Alumn Brandon Brown holds up open mic sign-up sheet. Photo by Charlotte Renken

Alumn Brandon Brown holds up open mic sign-up sheet. Photo by Charlotte Renken

Snow fell outside the small cozy lounge in Alexis Hall on Feb. 2 as students read at the first Student Writers Association open mic of the spring semester. Each reader is given approximately five minutes to read for an audience of peers a work they are proud of, stumped on or anywhere in between. The smattering of works included a variety of genres, among them: lyric essays, flash fiction, things described as “absurd,” poetry and spoken word. Some pieces are longer, some are shorter and each is in its own stage of development as final drafts or firsts. The atmosphere is lively during the event, occasionally erupting in laughter or falling into reflective silence.

SWA officers Andrew Koss, and Amaya Garza, listen intently.
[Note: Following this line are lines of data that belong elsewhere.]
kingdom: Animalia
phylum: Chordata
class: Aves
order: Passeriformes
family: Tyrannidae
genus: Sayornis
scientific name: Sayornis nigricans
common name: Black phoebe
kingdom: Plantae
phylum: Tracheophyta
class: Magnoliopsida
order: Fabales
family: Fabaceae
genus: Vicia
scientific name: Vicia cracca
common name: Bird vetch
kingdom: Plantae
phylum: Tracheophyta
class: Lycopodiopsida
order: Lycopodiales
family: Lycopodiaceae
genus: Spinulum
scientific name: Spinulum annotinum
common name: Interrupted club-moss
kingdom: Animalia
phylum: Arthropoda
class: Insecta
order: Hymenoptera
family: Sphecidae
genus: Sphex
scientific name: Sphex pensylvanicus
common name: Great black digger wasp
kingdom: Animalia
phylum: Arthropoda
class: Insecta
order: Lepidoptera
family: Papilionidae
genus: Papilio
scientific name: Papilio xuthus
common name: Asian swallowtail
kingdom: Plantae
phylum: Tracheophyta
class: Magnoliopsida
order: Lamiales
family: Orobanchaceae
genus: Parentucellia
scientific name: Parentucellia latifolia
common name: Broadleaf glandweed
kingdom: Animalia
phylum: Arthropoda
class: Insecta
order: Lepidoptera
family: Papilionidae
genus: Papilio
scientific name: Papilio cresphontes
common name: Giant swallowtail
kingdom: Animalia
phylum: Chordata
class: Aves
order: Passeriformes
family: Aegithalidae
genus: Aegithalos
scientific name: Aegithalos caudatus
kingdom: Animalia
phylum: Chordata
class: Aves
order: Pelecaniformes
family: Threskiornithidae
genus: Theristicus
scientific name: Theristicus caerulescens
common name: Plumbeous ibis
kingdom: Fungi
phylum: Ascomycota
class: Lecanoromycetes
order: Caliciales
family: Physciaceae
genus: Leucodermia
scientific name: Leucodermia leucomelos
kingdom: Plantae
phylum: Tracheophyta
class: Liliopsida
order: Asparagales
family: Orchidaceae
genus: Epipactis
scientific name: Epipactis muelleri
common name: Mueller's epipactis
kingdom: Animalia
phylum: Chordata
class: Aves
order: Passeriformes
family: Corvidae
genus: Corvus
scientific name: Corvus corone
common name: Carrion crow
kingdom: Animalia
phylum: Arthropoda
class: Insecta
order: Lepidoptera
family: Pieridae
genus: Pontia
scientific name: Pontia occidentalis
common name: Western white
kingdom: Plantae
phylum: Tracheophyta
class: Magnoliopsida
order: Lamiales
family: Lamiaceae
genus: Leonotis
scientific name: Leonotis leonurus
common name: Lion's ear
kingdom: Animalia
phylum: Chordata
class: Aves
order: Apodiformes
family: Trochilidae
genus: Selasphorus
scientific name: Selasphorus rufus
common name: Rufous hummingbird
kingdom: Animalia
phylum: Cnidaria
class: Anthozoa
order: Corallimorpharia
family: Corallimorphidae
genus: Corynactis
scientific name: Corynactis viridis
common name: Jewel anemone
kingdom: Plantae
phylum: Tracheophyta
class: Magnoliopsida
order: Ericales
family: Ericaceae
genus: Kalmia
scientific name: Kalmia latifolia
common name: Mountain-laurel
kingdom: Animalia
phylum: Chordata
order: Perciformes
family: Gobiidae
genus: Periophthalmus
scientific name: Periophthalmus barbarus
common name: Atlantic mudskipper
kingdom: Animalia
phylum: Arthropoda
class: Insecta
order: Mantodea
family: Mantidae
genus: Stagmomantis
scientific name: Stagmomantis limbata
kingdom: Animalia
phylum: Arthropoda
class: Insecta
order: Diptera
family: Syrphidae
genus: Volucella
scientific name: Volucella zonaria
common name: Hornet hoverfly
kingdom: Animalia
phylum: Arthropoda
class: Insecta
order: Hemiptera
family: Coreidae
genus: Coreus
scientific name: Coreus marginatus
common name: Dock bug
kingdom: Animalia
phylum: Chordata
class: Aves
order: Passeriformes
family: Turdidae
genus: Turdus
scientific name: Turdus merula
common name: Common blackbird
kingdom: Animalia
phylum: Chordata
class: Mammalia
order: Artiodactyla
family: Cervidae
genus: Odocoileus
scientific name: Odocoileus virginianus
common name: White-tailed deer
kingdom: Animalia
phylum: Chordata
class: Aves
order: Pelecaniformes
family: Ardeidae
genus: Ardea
Photo by Charlotte Renken

SWA officers Andrew Koss and Amaya Garza listen intently. Photo by Charlotte Renken

Creative Writing and Literature alumnus Brandon Brown described it as, “part of my routine,” saying, “it’s always good to hear [the piece] out loud.” CWL alumna Leticia Gonzales had a similar perspective. “It’s a great place to test things,” she says, “and it’s always good to read in front of a critical audience.”  SWA Officer Melinda Freudenberger gave a similar response regarding the importance of hearing work aloud, while also noting the open mics establish “a strong community of writers writing stronger work.”

Open mics are periodical for SWA, supplementing regular meetings every Tuesday at 8 p.m. on the first floor in Alexis Hall, unless there is a larger Creative Writing and Literature event. Meetings typically include writing exercises and discussions, as they generate works of flash fiction, poetry or flash nonfiction. The writing exercises this semester are targeted toward the specific theme of “excretions.” “[It] can be a lot of different things, it doesn’t have to be something particularly gross,” Andrew Koss, one of five SWA officers, says in response to the theme. These exercises will be included in SWA’s upcoming print project, a zine called Coffee Spoons, “that will be combining and collecting the work that [SWA attendees] have been writing, including works from the fall semester.” The zine, Koss says, has a tentative release date of May 4 and will be a physical copy of compiled and scanned writing exercises. “We want it to look as DIY as possible,” Freudenberger says.

All SWA events are open to all CWL students and students in other majors interested in writing. “We’ve got a lot of promising new students that come in,” Koss says, “I’m really excited about what I’ve seen thus far.”